Pick out every line in the items that contains the string "alphaTex" and copy those lines. Case counts.

__Collected data__
○ ○ ○ ○

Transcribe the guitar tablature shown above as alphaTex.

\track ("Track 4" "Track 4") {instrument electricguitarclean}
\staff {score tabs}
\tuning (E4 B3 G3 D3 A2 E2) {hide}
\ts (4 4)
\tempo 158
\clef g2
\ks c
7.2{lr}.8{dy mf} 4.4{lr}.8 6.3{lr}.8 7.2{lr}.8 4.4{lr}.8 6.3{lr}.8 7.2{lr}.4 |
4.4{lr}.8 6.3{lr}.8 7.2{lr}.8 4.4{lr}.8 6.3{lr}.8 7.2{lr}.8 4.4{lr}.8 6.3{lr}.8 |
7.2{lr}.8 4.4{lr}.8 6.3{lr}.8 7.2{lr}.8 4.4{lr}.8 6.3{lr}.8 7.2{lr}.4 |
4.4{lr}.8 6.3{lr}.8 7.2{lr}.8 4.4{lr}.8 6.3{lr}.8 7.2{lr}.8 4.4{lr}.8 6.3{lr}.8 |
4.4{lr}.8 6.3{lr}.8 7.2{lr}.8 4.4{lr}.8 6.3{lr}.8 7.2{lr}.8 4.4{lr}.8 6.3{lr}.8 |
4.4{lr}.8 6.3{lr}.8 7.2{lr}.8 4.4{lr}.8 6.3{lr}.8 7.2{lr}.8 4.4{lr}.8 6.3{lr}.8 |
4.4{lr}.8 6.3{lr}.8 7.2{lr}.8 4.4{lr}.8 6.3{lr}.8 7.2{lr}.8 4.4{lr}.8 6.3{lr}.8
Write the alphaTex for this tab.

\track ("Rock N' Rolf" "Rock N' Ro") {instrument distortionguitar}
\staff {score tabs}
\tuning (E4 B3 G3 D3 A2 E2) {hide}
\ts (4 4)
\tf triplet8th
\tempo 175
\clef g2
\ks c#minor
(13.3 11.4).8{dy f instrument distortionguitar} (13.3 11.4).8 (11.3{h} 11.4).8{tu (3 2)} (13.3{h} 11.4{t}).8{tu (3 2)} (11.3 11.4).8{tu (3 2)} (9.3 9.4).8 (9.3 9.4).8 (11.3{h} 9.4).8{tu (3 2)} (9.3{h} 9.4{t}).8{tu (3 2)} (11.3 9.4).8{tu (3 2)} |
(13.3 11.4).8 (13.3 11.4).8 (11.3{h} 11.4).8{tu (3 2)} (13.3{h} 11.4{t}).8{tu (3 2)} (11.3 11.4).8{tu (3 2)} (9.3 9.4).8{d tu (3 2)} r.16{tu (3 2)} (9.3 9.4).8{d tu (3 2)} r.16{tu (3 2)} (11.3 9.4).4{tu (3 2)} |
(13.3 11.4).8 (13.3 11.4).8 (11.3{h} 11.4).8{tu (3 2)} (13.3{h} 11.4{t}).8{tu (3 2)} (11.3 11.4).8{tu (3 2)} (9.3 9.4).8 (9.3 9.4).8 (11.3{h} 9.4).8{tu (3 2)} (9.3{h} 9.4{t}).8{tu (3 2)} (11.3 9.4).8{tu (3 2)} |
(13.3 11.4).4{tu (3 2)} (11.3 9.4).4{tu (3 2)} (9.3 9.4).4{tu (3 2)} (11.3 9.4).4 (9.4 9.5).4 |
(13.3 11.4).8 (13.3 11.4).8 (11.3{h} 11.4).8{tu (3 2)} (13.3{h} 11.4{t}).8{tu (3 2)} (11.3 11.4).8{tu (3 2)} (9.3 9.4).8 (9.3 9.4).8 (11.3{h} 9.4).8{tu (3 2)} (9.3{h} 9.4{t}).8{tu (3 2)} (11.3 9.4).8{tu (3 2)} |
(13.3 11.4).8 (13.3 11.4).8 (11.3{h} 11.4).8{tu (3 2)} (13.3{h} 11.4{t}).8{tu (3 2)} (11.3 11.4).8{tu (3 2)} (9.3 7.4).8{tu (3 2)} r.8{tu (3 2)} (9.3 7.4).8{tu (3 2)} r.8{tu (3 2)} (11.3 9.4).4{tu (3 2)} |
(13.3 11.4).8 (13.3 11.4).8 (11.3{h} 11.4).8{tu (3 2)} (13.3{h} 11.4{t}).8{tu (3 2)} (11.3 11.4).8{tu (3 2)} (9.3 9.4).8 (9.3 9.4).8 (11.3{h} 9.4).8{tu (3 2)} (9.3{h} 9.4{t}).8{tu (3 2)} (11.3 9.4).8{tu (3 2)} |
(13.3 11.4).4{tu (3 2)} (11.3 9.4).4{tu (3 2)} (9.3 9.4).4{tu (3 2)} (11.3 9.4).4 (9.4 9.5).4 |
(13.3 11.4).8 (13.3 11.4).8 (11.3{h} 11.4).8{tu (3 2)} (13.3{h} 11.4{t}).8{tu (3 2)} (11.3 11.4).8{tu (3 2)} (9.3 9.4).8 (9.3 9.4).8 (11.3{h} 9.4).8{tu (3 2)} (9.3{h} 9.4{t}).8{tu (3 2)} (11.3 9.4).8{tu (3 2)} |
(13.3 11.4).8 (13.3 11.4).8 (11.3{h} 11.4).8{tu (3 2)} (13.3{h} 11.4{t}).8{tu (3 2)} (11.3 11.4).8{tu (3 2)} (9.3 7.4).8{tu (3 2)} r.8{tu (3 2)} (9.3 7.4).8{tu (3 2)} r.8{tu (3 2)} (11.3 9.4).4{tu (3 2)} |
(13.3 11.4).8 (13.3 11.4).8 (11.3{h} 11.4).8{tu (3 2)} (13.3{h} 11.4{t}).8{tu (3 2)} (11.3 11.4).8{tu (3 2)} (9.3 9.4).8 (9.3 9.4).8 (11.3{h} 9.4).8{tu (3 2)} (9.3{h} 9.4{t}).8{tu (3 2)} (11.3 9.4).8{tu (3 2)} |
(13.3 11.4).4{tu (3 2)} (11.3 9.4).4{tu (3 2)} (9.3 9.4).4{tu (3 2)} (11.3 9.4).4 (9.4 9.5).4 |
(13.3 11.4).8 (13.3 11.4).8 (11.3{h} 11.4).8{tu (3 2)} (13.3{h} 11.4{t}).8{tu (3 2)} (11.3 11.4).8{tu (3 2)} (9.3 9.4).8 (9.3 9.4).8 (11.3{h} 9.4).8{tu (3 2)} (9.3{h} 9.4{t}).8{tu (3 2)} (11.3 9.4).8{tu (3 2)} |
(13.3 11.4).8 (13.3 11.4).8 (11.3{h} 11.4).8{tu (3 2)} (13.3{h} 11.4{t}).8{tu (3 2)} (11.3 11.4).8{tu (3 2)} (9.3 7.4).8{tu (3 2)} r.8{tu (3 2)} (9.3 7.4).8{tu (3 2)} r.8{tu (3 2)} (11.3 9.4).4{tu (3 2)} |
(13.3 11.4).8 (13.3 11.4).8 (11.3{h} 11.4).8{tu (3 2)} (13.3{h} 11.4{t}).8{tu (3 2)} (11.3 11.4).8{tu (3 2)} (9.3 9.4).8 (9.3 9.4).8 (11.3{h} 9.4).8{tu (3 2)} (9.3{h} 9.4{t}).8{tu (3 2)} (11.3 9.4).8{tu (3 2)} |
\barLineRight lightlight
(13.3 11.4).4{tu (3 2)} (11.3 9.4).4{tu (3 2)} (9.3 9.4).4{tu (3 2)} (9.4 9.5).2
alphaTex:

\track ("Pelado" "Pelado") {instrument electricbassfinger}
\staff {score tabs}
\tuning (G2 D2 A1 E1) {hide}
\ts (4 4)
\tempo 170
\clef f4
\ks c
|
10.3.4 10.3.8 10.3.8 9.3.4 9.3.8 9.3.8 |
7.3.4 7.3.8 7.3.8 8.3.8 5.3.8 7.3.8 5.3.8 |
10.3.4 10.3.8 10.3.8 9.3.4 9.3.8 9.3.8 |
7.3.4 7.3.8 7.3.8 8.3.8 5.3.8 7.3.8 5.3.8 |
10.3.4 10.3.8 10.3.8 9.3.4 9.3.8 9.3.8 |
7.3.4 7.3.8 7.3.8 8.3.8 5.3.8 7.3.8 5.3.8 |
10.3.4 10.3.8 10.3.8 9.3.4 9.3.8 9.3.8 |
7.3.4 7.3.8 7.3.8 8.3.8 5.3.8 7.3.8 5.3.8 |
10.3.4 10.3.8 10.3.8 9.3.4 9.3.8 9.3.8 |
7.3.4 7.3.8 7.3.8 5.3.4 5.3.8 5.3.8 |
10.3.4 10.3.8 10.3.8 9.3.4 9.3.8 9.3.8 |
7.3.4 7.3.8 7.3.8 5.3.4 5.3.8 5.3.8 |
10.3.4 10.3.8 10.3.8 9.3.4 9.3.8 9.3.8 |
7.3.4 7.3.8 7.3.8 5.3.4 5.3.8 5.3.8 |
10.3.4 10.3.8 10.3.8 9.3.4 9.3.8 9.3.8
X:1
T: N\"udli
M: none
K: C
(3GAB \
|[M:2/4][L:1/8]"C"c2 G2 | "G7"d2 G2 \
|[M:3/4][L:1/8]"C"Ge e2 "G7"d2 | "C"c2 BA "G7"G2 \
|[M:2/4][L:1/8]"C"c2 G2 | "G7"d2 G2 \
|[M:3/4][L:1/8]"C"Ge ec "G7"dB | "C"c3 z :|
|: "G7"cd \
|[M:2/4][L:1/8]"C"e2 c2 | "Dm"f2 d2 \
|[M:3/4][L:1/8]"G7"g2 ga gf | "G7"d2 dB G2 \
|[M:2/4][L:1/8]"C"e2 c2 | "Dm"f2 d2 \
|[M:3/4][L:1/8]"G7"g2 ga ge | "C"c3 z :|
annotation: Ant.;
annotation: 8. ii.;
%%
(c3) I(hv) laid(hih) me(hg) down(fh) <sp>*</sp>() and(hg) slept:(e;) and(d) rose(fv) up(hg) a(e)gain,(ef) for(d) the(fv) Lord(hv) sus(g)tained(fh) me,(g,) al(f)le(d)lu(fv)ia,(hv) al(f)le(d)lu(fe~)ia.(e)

○ ○ ○ ○

__Right answer__
Transcribe the guitar tablature shown above as alphaTex.
Write the alphaTex for this tab.
alphaTex:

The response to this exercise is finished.